Proses steaming merupakan tahap krusial dalam ecoprint karena berfungsi mengikat pigmen alami agar menempel optimal pada serat kain. Ketergantungan pada energi konvensional membuat pelaku UMKM dan komunitas kreatif kesulitan menekan biaya produksi. Kondisi ini menjadi hambatan bagi ecoprint untuk berkembang sebagai usaha yang berkelanjutan, khususnya di tingkat masyarakat desa yang memiliki keterbatasan akses dan modal produksi.

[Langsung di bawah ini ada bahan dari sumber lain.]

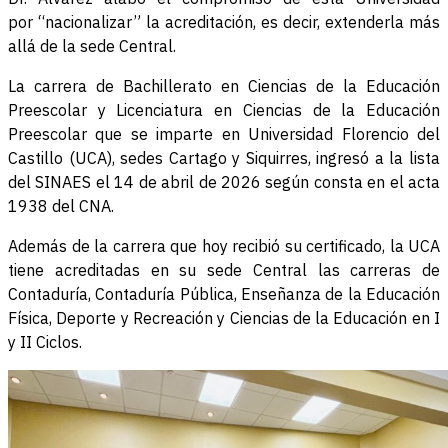
por “nacionalizar” la acreditación, es decir, extenderla más
allá de la sede Central.
La carrera de Bachillerato en Ciencias de la Educación
Preescolar y Licenciatura en Ciencias de la Educación
Preescolar que se imparte en Universidad Florencio del
Castillo (UCA), sedes Cartago y Siquirres, ingresó a la lista
del SINAES el 14 de abril de 2026 según consta en el acta
1938 del CNA.
Además de la carrera que hoy recibió su certificado, la UCA
tiene acreditadas en su sede Central las carreras de
Contaduría, Contaduría Pública, Enseñanza de la Educación
Física, Deporte y Recreación y Ciencias de la Educación en I
y II Ciclos.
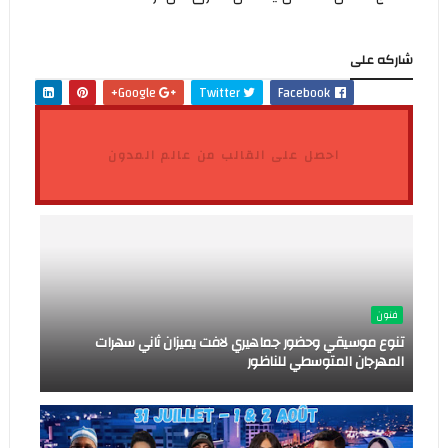
شاركه على
Google+
Twitter
Facebook
احصل على القالب من عالم المدون
فنون
تنوع موسيقي وحضور جماهيري لافت يميزان ثاني سهرات
المهرجان المتوسطي للناظور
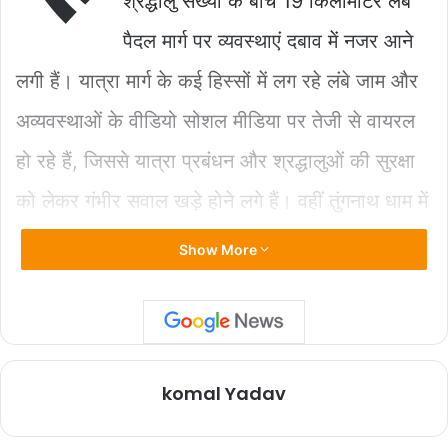
श्रद्धालु संख्या के बीच 19 किलोमीटर लंबे
o
p
n
पैदल मार्ग पर व्यवस्थाएं दबाव में नजर आने
o
p
k
k
लगी हैं। यात्रा मार्ग के कई हिस्सों में लग रहे लंबे जाम और
अव्यवस्थाओं के वीडियो सोशल मीडिया पर तेजी से वायरल
हो रहे हैं, जिससे यात्रा प्रबंधन और श्रद्धालुओं की सुरक्षा
को लेकर गंभीर सवाल खड़े होने लगे हैं। वहीं तुंगनाथ धाम में
यात्रियों के बीच मारपीट के वीडियो सामने आने से भी
Show More
व्यवस्थाओं पर चर्चा तेज हो गई है।
जानकारी के अनुसार भीमबली, लिनचोली, जंगलचट्टी सहित
कई संवेदनशील स्थानों पर मार्ग अत्यंत संकरा होने के कारण
komal Yadav
यात्रियों की आवाजाही प्रभावित हो रही है। एक ओर हजारों
श्रद्धालु बाबा केदार के दर्शन के लिए पैदल यात्रा कर रहे हैं,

Pemanfaatan kompor oli bekas sebagai alat steaming ecoprint menghadirkan solusi sederhana yang menjawab dua persoalan sekaligus, yaitu pengelolaan limbah dan efisiensi biaya. Berdasarkan hasil kegiatan di Desa Warugunung, kompor oli bekas mampu menghasilkan panas yang stabil dan memadai untuk proses pengukusan kain ecoprint. Stabilitas panas tersebut berdampak langsung pada kualitas hasil, di mana motif daun pada kain terlihat lebih jelas, tajam, dan merata, menandakan proses fiksasi pigmen alami berlangsung lebih optimal.
Dengan demikian, kompor oli bekas tidak hanya berfungsi sebagai alternatif sumber energi murah dan ramah lingkungan, tetapi juga berkontribusi pada peningkatan mutu produk ecoprint. Inovasi teknologi tepat guna ini menunjukkan bahwa limbah dapat diubah menjadi sumber daya bernilai, biaya produksi dapat ditekan, dan kualitas hasil produksi dapat ditingkatkan secara bersamaan. Pendekatan sederhana dan mudah direplikasi ini berpotensi menjadi penggerak ekonomi kreatif berbasis lingkungan yang berkelanjutan di tingkat masyarakat.